My dissertation explores the entangled histories of the Soviet Union and the Turkish Republic through the prism of state and nation-building campaigns in the former Russian-Ottoman borderlands. Focusing on the provinces of Batum, Kars, and Ardahan, annexed by the Russian Empire in the Russo-Ottoman War (1877-78), I trace the remaking of this multiethnic frontier as it was divided between two revolutionary states after the First World War. Through a bottom-up comparison of Soviet and Turkish modernization drives in Batumi in Soviet Georgia and Kars in eastern Turkey, I juxtapose the process of building a multinational socialist state in Transcaucasia with the equally transformative drive to construct a homogeneous Turkish nation-state, underscoring the affinities between two utopian political projects that aimed to reshape their societies in radical ways. Grounding my research in the experiences of predominately Muslim populations as they encountered and contested Sovietization and secularizing Kemalist reforms at the local level, I demonstrate how similar post-imperial trajectories unfolded across the Soviet-Turkish border as internationalist Bolsheviks and Turkish nationalists observed each other closely and violently enacted their kindred visions of modernity. Lastly, as both states became increasingly concerned with securing their borderlands and forging “ideal” citizens, I show how fruitful cooperation and anti-imperialist solidarity during the interwar period descended into a bitter Cold War rivalry that persisted until the Soviet Union’s dissolution in 1991.



Matthew Honegger
Music
Princeton University

“Stalinist Cultural Diplomacy and the Origins of Soviet-U.S. Musical Exchange, 1925-1960”

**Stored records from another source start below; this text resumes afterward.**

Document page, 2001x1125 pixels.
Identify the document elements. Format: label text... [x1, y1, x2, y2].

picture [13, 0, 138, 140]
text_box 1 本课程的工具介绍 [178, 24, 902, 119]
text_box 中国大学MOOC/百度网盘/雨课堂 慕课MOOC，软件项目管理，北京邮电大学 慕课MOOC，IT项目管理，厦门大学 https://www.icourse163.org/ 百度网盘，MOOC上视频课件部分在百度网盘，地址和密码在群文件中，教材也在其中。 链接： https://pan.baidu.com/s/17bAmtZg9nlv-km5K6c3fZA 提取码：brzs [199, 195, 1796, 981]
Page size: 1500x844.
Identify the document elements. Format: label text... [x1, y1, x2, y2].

“Stalinist Cultural Diplomacy and the Origins of Soviet-U.S. Musical Exchange, 1925-1960” recovers an early history of Soviet efforts to forge musical ties with the United States. Drawing on institutional records, correspondence, scores, recordings, memoirs, and published and unpublished music criticism gathered through extensive archival work in the United States and Russia, I reassess this contact’s extent and legacy. I trace its beginnings during the interwar period, its culmination during the Second World War, and its demise and transformation during the first years of the Cold War. My work tells an institutional story of how and why the intimate model of Stalinist cultural diplomacy came to be replaced by the formal and highly publicized reciprocity of Cold War cultural diplomacy and a microhistorical story about the ways in which the idiosyncrasies of state-backed exchange shaped personal relationships, memory, emotions, and self-fashioning. By emphasizing continuity between the interwar and postwar periods, I demonstrate that the “beginning” of Cold War exchange in the late 1950s was less a beginning than a reset, reconfiguration, and reimagining.


Matthew Klopfenstein
History
University of Illinois at Urbana-Champaign

“Performing Death, Embodying Modernity: Media Spectacle, Public Emotion, and Modern Selves in the Celebrity Funerals of Russian Female Performers, 1859-1919”

In my dissertation, I analyze the public funerals of famous women opera stars, actors of the stage and screen, and popular singers as a social phenomenon in late imperial Russia. While scholars have recognized major public funerals as important social events in the Russian Empire, attention has focused almost exclusively on the deaths of male writers, thinkers, and political figures. Through five in-depth case studies, I demonstrate that female performers were the subject of some of the largest and most-discussed public events in Russian history at the time. I analyze the empire-wide press coverage of the deaths and funerals of these performers to argue that emotion, gender, and mass media were interrelated elements central to the history of the Russian public sphere in the tumultuous period before the 1917 Revolution. I argue that these funerals and the enormous press attention they generated show that these women were among the era’s most socially-resonant figures; their lives provided influential new models of modern identity rooted in an emotionally performative idea of sincerity, and their deaths were public spectacles prompting debate on pressing issues of cultural and social boundaries, health and the body, and the state of society.